Firstly, the data shows addition of about Ghc50 billion to public debt stock from 2017. The high public debt level, in the data, is conveniently measured against projected GDP to reflect a relatively lower Debt-GDP ratio.

The data also reveals a distressing situation of repayment cost exceeding the needed investments in national infrastructure. Investment in broad-based national infrastructure strategically positions the economy for continuous growth and development. It is important, at this point, to remark that the economic cost of the high debt is not only in the repayment, but also, how the repayment entangles commitments to capital expenditure. An example is the slow pace of infrastructural investment across the country.

Secondly, on external sector developments, Ghana, in 2018, recorded total capital goods import of about USD2,000 million and over USD2,570 million consumption imports, out of which USD339M was spent on rice importation. On the policy front, the flagship program planting for foods and jobs (PFJ) may not be impacting rice importation significantly as rice importation continues to grow. About USD123M was also spent to import sugar, while policy decision on making the Komenda sugar factory operational remains unclear. Though export of palm oil yielded USD128M, the import volume of palm oil products doubled relative to USD257 when compared with exports.
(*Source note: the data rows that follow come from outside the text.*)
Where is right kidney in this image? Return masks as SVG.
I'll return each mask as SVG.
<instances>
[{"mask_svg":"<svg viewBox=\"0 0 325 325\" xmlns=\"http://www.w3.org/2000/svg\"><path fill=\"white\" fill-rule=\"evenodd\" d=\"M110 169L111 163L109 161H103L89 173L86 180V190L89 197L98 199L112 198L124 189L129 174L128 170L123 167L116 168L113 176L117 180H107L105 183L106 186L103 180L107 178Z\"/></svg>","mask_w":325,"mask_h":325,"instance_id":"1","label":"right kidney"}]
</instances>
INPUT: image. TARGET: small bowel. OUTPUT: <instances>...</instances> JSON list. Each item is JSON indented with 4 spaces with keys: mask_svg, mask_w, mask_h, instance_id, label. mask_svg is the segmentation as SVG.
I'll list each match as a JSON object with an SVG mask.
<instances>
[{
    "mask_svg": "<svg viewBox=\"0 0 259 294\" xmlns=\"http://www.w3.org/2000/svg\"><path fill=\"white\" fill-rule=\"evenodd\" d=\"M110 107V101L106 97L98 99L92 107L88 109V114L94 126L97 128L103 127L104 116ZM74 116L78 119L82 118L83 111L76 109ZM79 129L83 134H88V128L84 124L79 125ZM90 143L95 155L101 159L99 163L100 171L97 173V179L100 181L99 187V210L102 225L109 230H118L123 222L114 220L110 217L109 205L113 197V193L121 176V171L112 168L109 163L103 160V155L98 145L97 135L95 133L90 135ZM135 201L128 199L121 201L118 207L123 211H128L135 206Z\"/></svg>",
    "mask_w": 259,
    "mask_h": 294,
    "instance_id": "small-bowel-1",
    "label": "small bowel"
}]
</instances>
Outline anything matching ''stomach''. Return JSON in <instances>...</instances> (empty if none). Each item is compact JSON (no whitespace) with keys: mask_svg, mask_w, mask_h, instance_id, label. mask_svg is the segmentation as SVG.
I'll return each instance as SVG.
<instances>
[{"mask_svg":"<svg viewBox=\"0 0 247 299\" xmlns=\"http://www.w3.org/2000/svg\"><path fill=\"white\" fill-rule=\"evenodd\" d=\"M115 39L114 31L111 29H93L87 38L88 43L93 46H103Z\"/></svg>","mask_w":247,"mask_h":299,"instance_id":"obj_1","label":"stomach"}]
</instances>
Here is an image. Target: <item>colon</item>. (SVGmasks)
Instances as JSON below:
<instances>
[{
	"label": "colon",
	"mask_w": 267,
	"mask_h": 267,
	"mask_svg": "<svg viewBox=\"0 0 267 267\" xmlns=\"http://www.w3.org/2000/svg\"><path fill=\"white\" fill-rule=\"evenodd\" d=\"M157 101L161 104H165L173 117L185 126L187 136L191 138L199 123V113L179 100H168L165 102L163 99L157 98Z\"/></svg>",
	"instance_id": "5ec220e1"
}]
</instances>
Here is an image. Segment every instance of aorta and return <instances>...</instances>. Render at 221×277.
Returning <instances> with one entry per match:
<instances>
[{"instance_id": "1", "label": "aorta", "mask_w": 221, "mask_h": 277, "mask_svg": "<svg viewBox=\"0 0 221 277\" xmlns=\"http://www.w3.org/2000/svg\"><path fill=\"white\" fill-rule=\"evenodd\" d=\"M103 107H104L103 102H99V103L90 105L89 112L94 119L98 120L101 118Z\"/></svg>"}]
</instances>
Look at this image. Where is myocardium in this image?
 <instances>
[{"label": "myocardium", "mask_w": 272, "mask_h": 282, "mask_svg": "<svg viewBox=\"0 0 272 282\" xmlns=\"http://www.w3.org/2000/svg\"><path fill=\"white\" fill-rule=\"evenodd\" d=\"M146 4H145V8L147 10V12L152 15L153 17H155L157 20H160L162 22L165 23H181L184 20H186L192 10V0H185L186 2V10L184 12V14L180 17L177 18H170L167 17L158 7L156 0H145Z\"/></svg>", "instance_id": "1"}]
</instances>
Thirdly, Gross International Reserve, which provides an outlook for import cover and currency management, reduced from over USD7,500M in 2017 to about USD6,900M in 2018. The net international reserve which was USD3,400M at the beginning of 2017, also reduced to USD3,240M in 2018, after increasing to USD4,500M in 2017.

This shows that the 2016 net international reserve was better than 2018. Again, it signals that the BoG over intervened in the forex market to manage the strength of the cedi, which presently settles around the Ghc 5 perimeter against the dollar. The cedi, according to the BoG, depreciated more than 8% in 2018 and greeted us with more than 2% depreciation in January 2019.

With depleting reserves, this does not signal reduction in the policy rate. Perhaps, in the first quarter, the quantum of currency reserve may be at risk and the MPC rate reduction may not be a reflection of the reserve and risk side realities.

Non-Performing Loans (NPL) only reduced by 3% despite the banking sector reform and assurances of renewed confidence in the sector.

From the present economic outlook, focusing on agriculture remains paramount. Currency management, as well as a progressive balance between debt repayment cost and capital expenditure, have to be pursued vigorously by the economic managers. The economic data for 2018 questions the commitment to policy decisions bordering on rice and sugar import reduction.